Friday, December 12, 2008

Britney

I watched the "Britney Spears: For the Record" special the other night. I am not a regular watcher of MTV because I usually feel disgusting after viewing any of the shows they air, but I saw the Britney Spears deal advertised and I was intrigued. I wanted to know what she had to say about the past several years of her life. We've seen tabloid pictures and her face plastered all over the news and heard countless people making fun of her in ways that I would never recover from, but we haven't heard her side of the story. So, I wanted to know. I decided that I would watch a little and if it was more of the same, I would change it. I'm trying hard not to be ultra concerned with the lives of celebrities. It tends to make me wish I had a different life, which is another post entirely.

So, I start watching this interview with Britney [we're not best friends or anything, I just don't feel like typing Britney Spears throughout this post], and I totally began to connect with her. I recognize that's probably what her people were going for, but I really, really did. I began to see her as this really normal Louisiana girl who just got swept up in the insanity of her life. Can I really say that I wouldn't have turned out the same way had I been through what she's been through? There was this one clip, though, that captured me. I couldn't stop thinking about it for days. Here's the clip:



I just couldn't get her face and her desperation out of my head - Too much order. No passion. Feeling like a prisoner. Better not to feel.

I have been there. Not on the Britney size scale but I've been there. Actually, depending on the day I'm having, I could be there right now.
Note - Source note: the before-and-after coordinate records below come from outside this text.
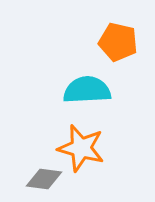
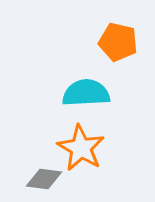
cyan semicircle: moved 1 px left, 3 px down
orange star: rotated 15 degrees clockwise
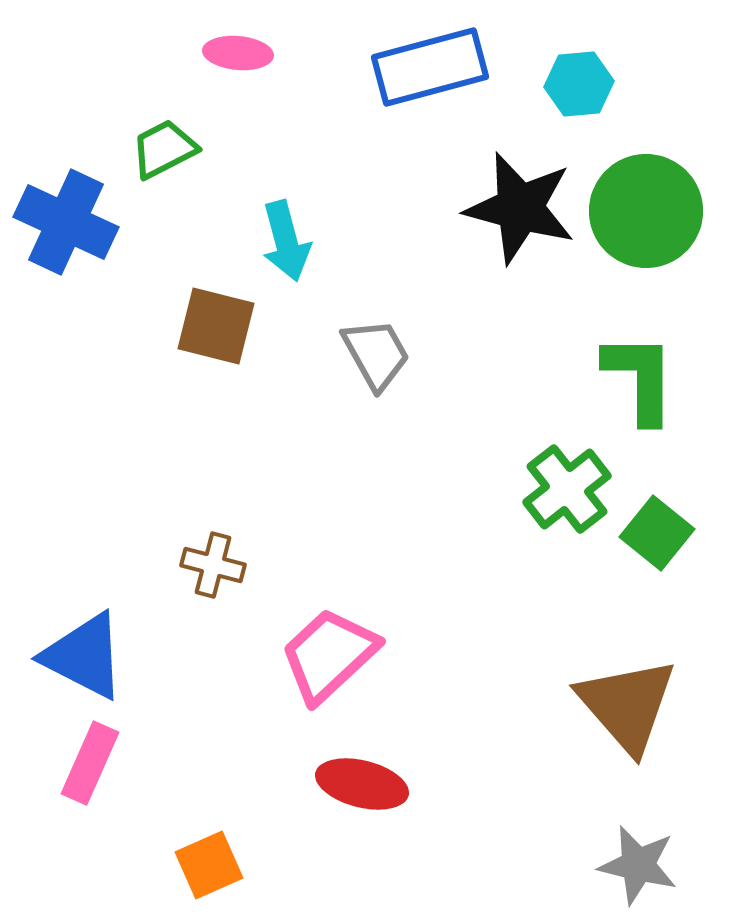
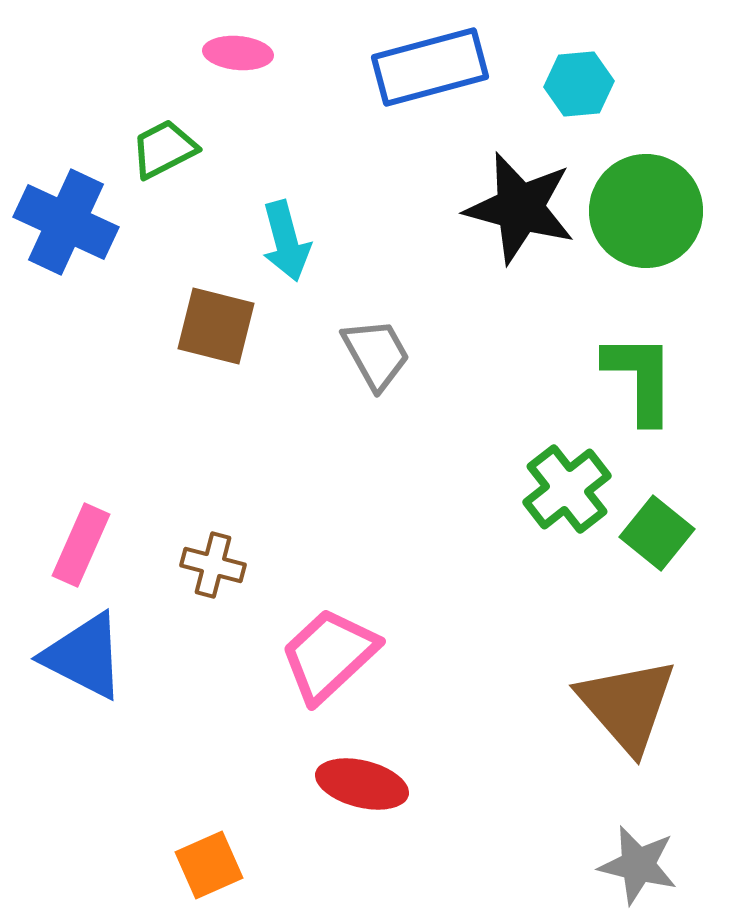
pink rectangle: moved 9 px left, 218 px up
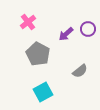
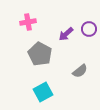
pink cross: rotated 28 degrees clockwise
purple circle: moved 1 px right
gray pentagon: moved 2 px right
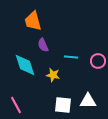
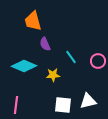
purple semicircle: moved 2 px right, 1 px up
cyan line: rotated 48 degrees clockwise
cyan diamond: moved 1 px left, 1 px down; rotated 50 degrees counterclockwise
yellow star: rotated 16 degrees counterclockwise
white triangle: rotated 12 degrees counterclockwise
pink line: rotated 36 degrees clockwise
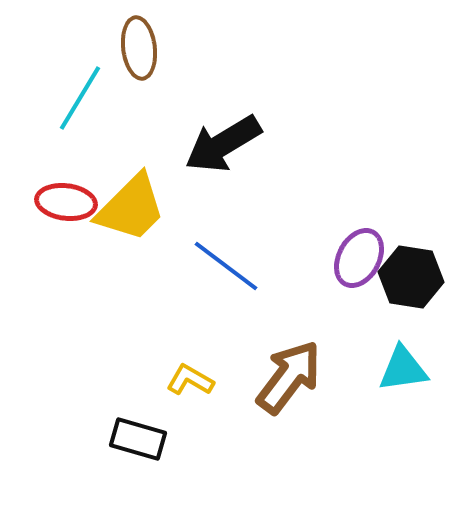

And then it occurred to me - for her, for me, for you. The answer is the same. Jesus. He insipires passion. Frees us. Allows to feel with our whole hearts. Jesus is the answer for us all. The trick is looking to Him for the answers every single day.

2 comments:

Anonymous said...

Oh Britney...I watched the show too and felt such compassion for her. I just started thinking about how lucky I am that I can go to the store when I want...I thought about how I take the little things for granted. I also thought about how she and so many other people are searching for something in their life and how if they just knew it was Jesus...they'd be ok. It was sad to watch...but compelling at the same time. So many people constantly feel like a prisioner in their own life. I never imagined I'd be thinking so deeply about a Britney Spears interview.

Anonymous said...

What a sad life. I prayed for her as I watched this. You hit it the nail on the head...people need the Lord. They are so lonely, and so sad, even behind the facade. Thanks for sharing...made me think about those around me.